A typical fault frame on aarch64 looks like:

Fatal data abort:
  x0:  0xffff...    x7:  0xffffffffffffff
  ...
  far: 0            esr: 0x96000004

far is the faulting address. 0 means a NULL deref; small offsets (0x20, 0x40) mean we deref’d through a NULL struct pointer to a field at that offset.
esr decodes the fault class. 0x96 is “Data abort taken without a change in EL”; the lower bits are the fault status code. 0x04 is “translation fault, level 0” — there’s literally no page table entry, consistent with NULL.
x0 is usually the first argument or this-equivalent at the point of the call.

For NULL derefs, the most useful follow-up is:

Find the function name from pc (addr2line or kgdb’s info line *0x...).
Look at the instruction at pc — usually a ldr xN, [xM, #offset]. xM is the base pointer (matches a register in the dump); offset tells you which field.
Trace back from the call site to find what made xM NULL.

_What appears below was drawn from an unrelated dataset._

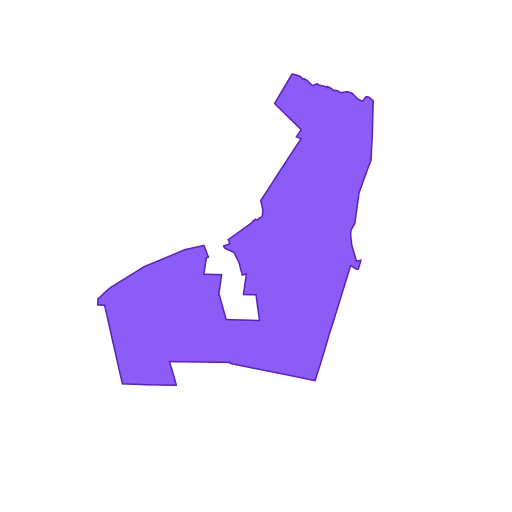 Galbenu, Braila, Romania, rotated 149°
{"feature_id": "2599482B76307381902120", "entity_name": "Galbenu", "entity_type": "district", "adm_level": 2, "iso_a3": "ROU", "parent_name": "Romania", "parent_adm1": "Braila", "projection": "equal_earth", "projection_center": [27.166, 45.19], "detail": "fine", "context": "isolated", "style": "filled", "palette": "violet", "viewbox_px": 512, "rotation_deg": 149, "n_neighbors": 0, "source": "geoboundaries", "source_scale": "gbopen_adm2", "svg_char_len": 3639}
<svg xmlns="http://www.w3.org/2000/svg" viewBox="0 0 512 512"><g transform="rotate(149 256 256)"><path d="M224.1,299.1L224.9,296.3L225.8,293.5L226.8,291.6L227.8,290.1L228.1,289.5L228.6,288.9L228.9,288.5L229.4,287.7L229.8,287.5L230.2,287.1L230.5,286.9L230.8,286.7L231.1,286.6L232.0,286.4L232.4,286.5L232.8,286.8L233.5,286.9L234.8,286.5L235.5,286.3L236.1,286.3L236.7,286.7L237.8,287.9L240.2,287.5L240.3,287.7L240.7,287.5L241.4,287.2L242.2,286.7L257.4,285.4L264.8,284.8L268.4,284.5L270.2,284.4L271.4,284.4L272.0,279.9L278.5,281.3L278.7,280.5L278.8,279.5L278.5,278.6L278.0,277.6L276.7,275.6L275.1,273.3L273.0,270.3L273.4,265.4L274.0,258.8L275.2,254.8L276.4,251.0L276.4,250.7L277.6,246.6L273.4,245.7L286.6,229.4L275.9,222.7L276.1,222.5L286.2,198.9L286.3,198.9L293.8,203.8L300.1,207.8L306.7,212.0L314.3,216.9L307.5,241.6L308.0,241.8L307.8,242.1L295.1,257.7L310.1,267.2L299.6,280.0L297.4,279.5L297.2,280.7L297.1,281.2L295.2,291.9L313.4,298.0L335.4,301.2L338.7,301.7L344.5,302.5L357.3,304.5L367.4,304.3L382.8,304.1L396.9,303.9L403.9,302.7L405.2,302.5L407.8,301.8L408.8,301.6L411.1,301.0L412.0,300.9L412.7,300.9L413.2,301.0L416.9,295.6L411.2,291.7L414.7,280.9L416.8,274.6L423.3,255.0L424.6,250.9L427.3,242.7L431.8,229.1L434.1,222.1L436.3,215.2L435.9,214.9L434.4,213.9L430.3,211.3L424.3,207.4L423.3,206.8L422.4,206.2L421.8,205.8L421.5,205.6L421.1,205.3L420.6,205.0L420.4,204.9L420.2,204.7L419.9,204.5L419.7,204.4L419.1,204.0L417.9,203.2L417.3,202.8L414.4,200.9L413.8,200.5L406.4,196.0L406.4,195.9L398.7,191.1L392.4,187.2L390.9,186.3L390.5,187.4L390.1,188.9L387.8,197.3L386.9,200.5L386.4,202.5L386.0,204.5L384.5,210.0L383.8,209.6L378.1,206.0L374.5,203.8L374.4,203.8L366.4,198.8L363.3,196.9L358.3,193.8L358.2,193.8L357.2,193.2L351.5,189.6L350.1,188.7L344.9,185.5L342.6,184.1L342.0,183.8L341.4,183.4L337.0,180.6L335.7,179.8L334.7,179.2L334.3,178.9L333.6,178.5L333.2,178.3L333.1,178.2L332.8,178.0L332.9,177.9L333.0,177.7L333.4,177.2L332.1,176.0L329.2,173.3L327.9,172.1L324.1,168.6L323.2,167.8L323.1,167.7L314.5,159.8L314.4,159.8L310.3,156.0L291.3,138.8L274.5,123.3L270.5,119.6L269.5,118.7L264.3,123.4L261.2,126.1L257.5,129.4L257.4,129.4L250.7,135.5L244.6,140.9L233.3,151.4L227.2,156.7L225.0,158.6L224.9,158.7L215.0,167.6L214.7,167.8L198.5,182.4L198.4,182.4L180.9,198.1L179.7,198.8L179.2,198.0L178.3,196.2L177.8,194.9L177.8,194.5L177.6,194.3L177.3,194.1L176.9,193.7L176.7,193.2L176.2,192.7L175.1,192.0L174.7,192.4L171.5,195.3L169.4,197.3L168.3,198.3L172.6,199.8L172.2,201.2L169.3,212.1L168.3,215.8L168.3,216.0L166.3,220.4L164.3,224.7L162.1,228.2L160.3,229.8L154.8,232.9L154.0,233.6L148.6,240.4L138.4,253.0L135.4,256.8L133.8,258.2L126.1,264.4L124.6,265.7L122.6,267.3L122.4,267.5L119.9,269.5L114.5,273.9L109.0,278.2L107.9,279.1L105.8,282.2L104.3,284.4L102.8,286.8L100.8,289.8L98.3,293.3L93.2,301.0L88.4,308.6L83.8,315.9L81.3,319.8L79.0,323.4L76.3,327.4L76.2,327.6L76.1,327.8L76.0,328.0L75.9,328.1L75.7,328.5L77.1,333.5L78.7,335.4L79.8,335.7L80.5,335.8L83.6,334.2L85.1,334.0L87.9,338.1L88.7,341.3L89.7,345.7L92.6,349.4L93.9,350.2L99.1,352.3L101.1,355.7L101.9,356.5L104.4,358.3L105.1,360.6L107.5,364.6L107.9,364.4L108.6,364.0L108.7,363.9L109.4,365.7L114.2,370.2L114.4,371.4L114.4,371.6L114.9,372.0L115.9,372.4L119.0,372.8L119.5,373.1L120.2,373.9L121.5,379.4L123.0,382.6L125.1,384.0L125.0,385.7L126.5,388.4L130.4,392.7L131.5,393.3L147.3,384.8L161.5,377.2L161.0,375.3L161.0,375.0L155.3,353.0L152.2,341.3L152.3,341.1L160.0,337.3L157.0,333.3L166.8,328.6L172.8,325.7L179.2,322.7L183.3,320.6L186.8,318.9L189.2,317.8L197.4,313.8L204.5,310.2L211.6,306.7L217.5,303.9L223.4,301.1L223.9,299.8L224.1,299.1Z" fill="#8b5cf6" stroke="#5b21b6" stroke-width="1.5"/></g></svg>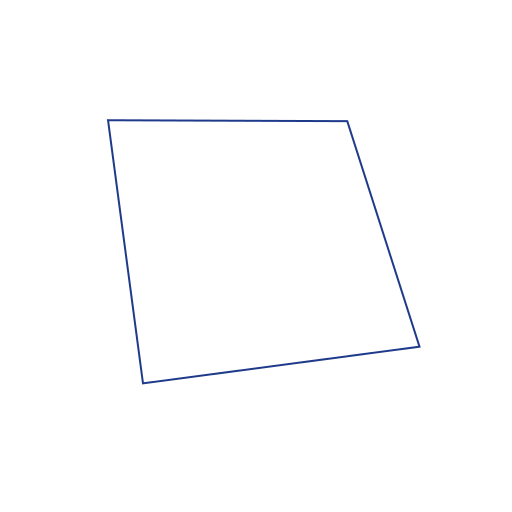 47, Ad Dawhah, Qatar, rotated 199°
{"feature_id": "91078587B84345070687923", "entity_name": "47", "entity_type": "district", "adm_level": 2, "iso_a3": "QAT", "parent_name": "Qatar", "parent_adm1": "Ad Dawhah", "projection": "albers", "projection_center": [51.56, 25.239], "detail": "fine", "context": "isolated", "style": "outline", "palette": "blue", "viewbox_px": 512, "rotation_deg": 199, "n_neighbors": 0, "source": "geoboundaries", "source_scale": "gbopen_adm2", "svg_char_len": 248}
<svg xmlns="http://www.w3.org/2000/svg" viewBox="0 0 512 512"><g transform="rotate(199 256 256)"><path d="M213.6,413.2L440.1,336.2L321.4,98.8L316.0,101.5L115.9,201.5L71.9,223.5L213.6,413.2Z" fill="none" stroke="#1e3a8a" stroke-width="2"/></g></svg>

For the panic that prompted this page, the panic was deliberate: panic("plane is not visible") left as a /* TODO */ in rk_vop_plane_atomic_update. The lock-assertion warnings further down the log were tail-end damage as the panic unwound state still held by another core. See the war story.

5. When all else fails

If every other capture fails (savecore unconfigured, hang too hard, serial cable disconnected), the last line of defence is a screen photograph through the privacy switch. Keep a phone-with-decent-camera nearby. Aim at the EFI framebuffer; the panic frame stays visible for ~1 second before the watchdog reboots. Decode by hand. We have the technology to do better than this — use the steps above so we don’t have to.